Um projeto aprovado esta semana pela Comissão de Assuntos Sociais (CAS) do Senado, que prevê que os trabalhadores possam sacar todo o saldo do FGTS em caso de pedido de demissão, pode impactar as contas do Fundo em até R$ 28 bilhões por ano, de acordo com estimativas do Ministério do Trabalho. O cálculo – feito com base no Cadastro Geral de Empregados e Desempregados (Caged) – revela que os desligamentos espontâneos representam, em média, 36% das demissões sem justa causa.

Em fevereiro, de um total de 709,4 mil desligamentos, 273,6 mil foram demissões a pedido. O cálculo do impacto do projeto considera o saque médio dos trabalhadores dispensados sem justa causa. Esse montante, hoje, é de R$ 4.100. Em 2017, as retiradas somaram R$ 77 bilhões.

PREJUÍZO A POLÍTICAS PÚBLICAS

O avanço da matéria foi uma derrota para o governo, que estava totalmente desmobilizado, pois apostava que a Comissão não teria quórum. Para tentar reverter a situação e evitar que o projeto vá direto para a Câmara dos Deputados, já que tem caráter terminativo, o Executivo pretende apresentar, na semana que vem, recurso para incluir o tema no plenário e, assim, trabalhar a base para derrubá-lo ainda no Senado.

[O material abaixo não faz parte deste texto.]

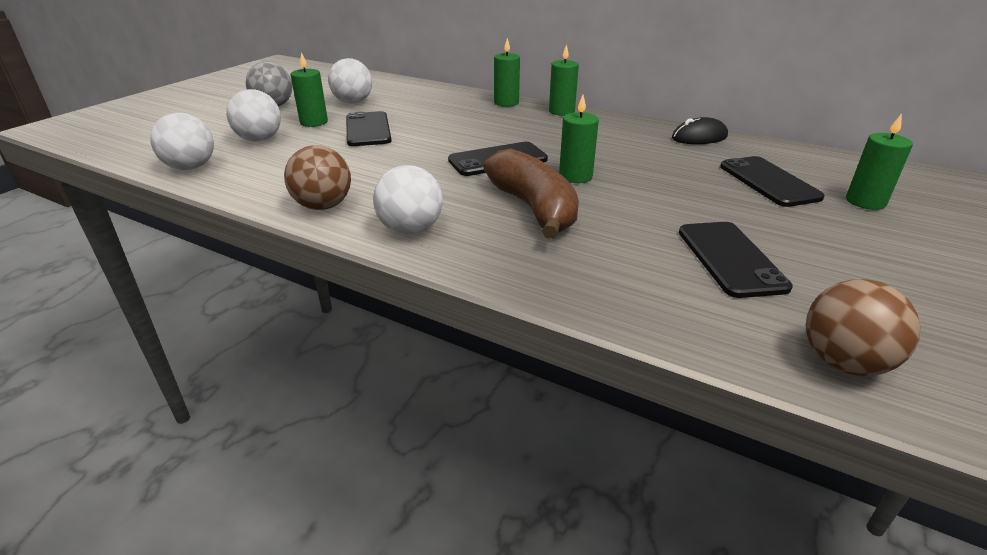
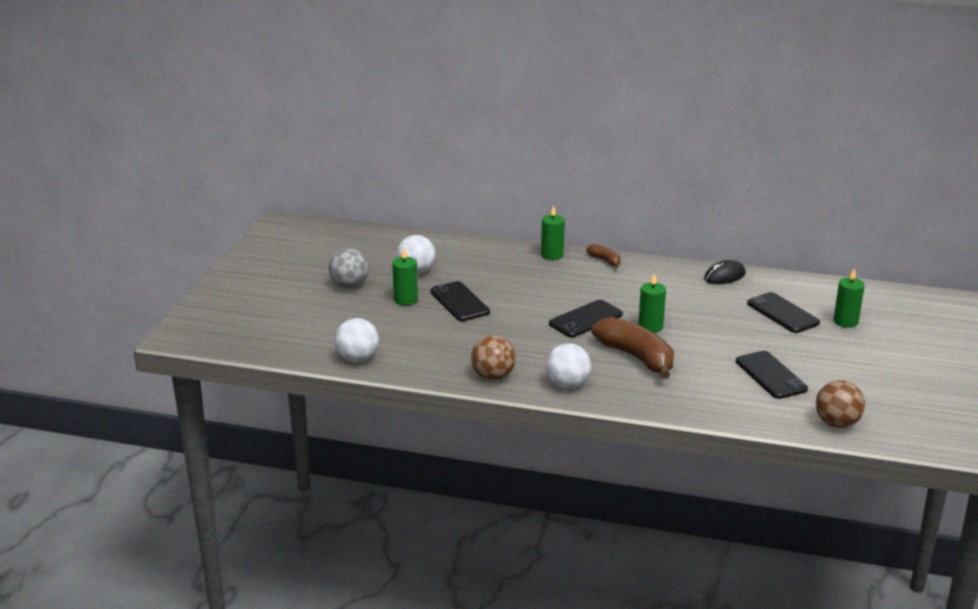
camera: 15 degrees left, 5 degrees down
white ball [226,89,281,142] -> none
green candle [549,44,579,116] -> brown banana [586,244,621,268]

Segundo o secretário executivo do Conselho Curador, Bolivar Tarragó Moura Neto, se a proposta for aprovada pelo Congresso, será preciso revisar o orçamento do FGTS de 2018 destinado às áreas de habitação, saneamento e mobilidade urbana no total de R$ 85,5 bilhões. Isso porque a nova modalidade de saque reduzirá o saldo do FGTS, cujos recursos são usados para desenvolver políticas públicas. Além disso, metade do lucro do Fundo é dividida entre os cotistas.

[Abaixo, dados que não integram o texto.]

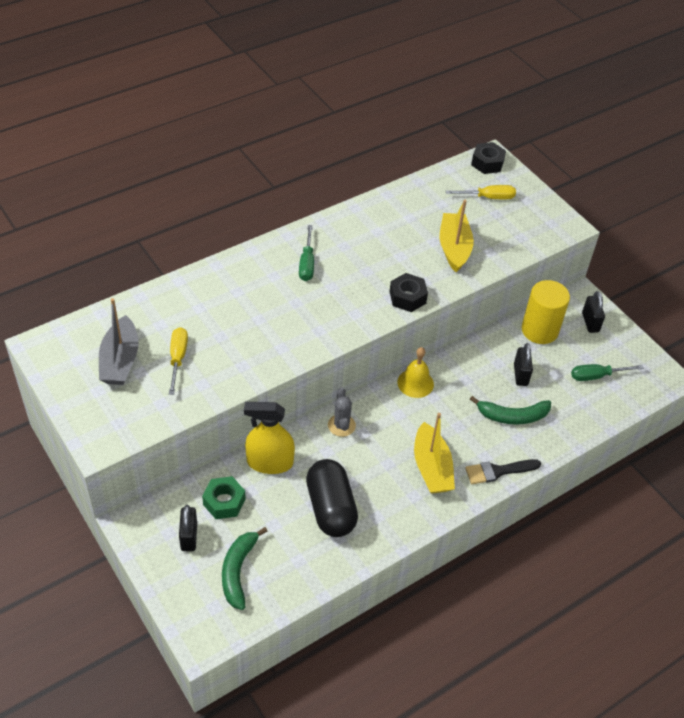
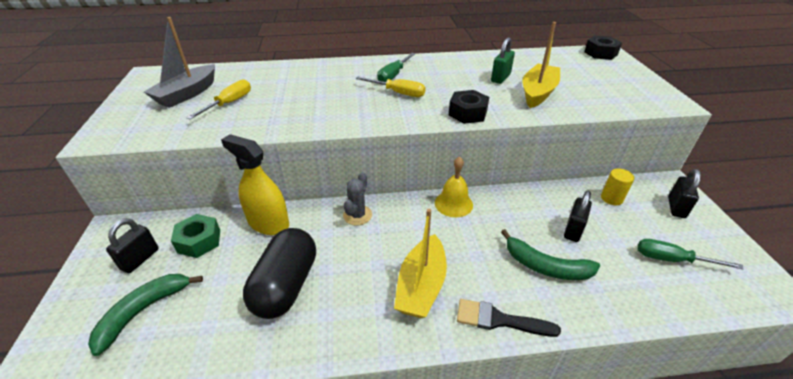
camera: 30 degrees right, 10 degrees down
yellow screwdriver [446,185,516,199] -> yellow screwdriver moved to [356,77,426,97]
yellow cylinder [522,280,570,344] -> yellow cylinder [601,169,634,205], size x0.52
none -> green padlock [491,37,515,84]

– Haveria um volume importante de saques do FGTS, o que teria implicações sobre a situação financeira do Fundo e sobre a sua capacidade de financiar os setores de habitação, saneamento e infraestrutura – disse Bolivar.

O projeto aprovado na CAS é de autoria da senadora Rose de Freitas (Podemos-ES). No relatório, o senador Paulo Paim (PT-RS) diz que a medida corrige uma distorção. Segundo ele, o pedido de demissão pode ser motivado por “situações adversas” à vontade do trabalhador, resultado de condições de trabalho e atraso no pagamento de salário, por exemplo, conforme ocorre em crises econômicas.

Atualmente, o saque do FGTS é permitido nas demissões sem justa causa e em situações como compra da casa própria, na aposentadoria ou em caso de doenças graves. No ano passado, o governo autorizou o saque das contas inativas do FGTS – recursos de quem havia pedido demissão e estavam retidos – para estimular a economia, o que gerou uma retirada total de R$ 44 bilhões. Este valor também ajudava no resultado do Fundo.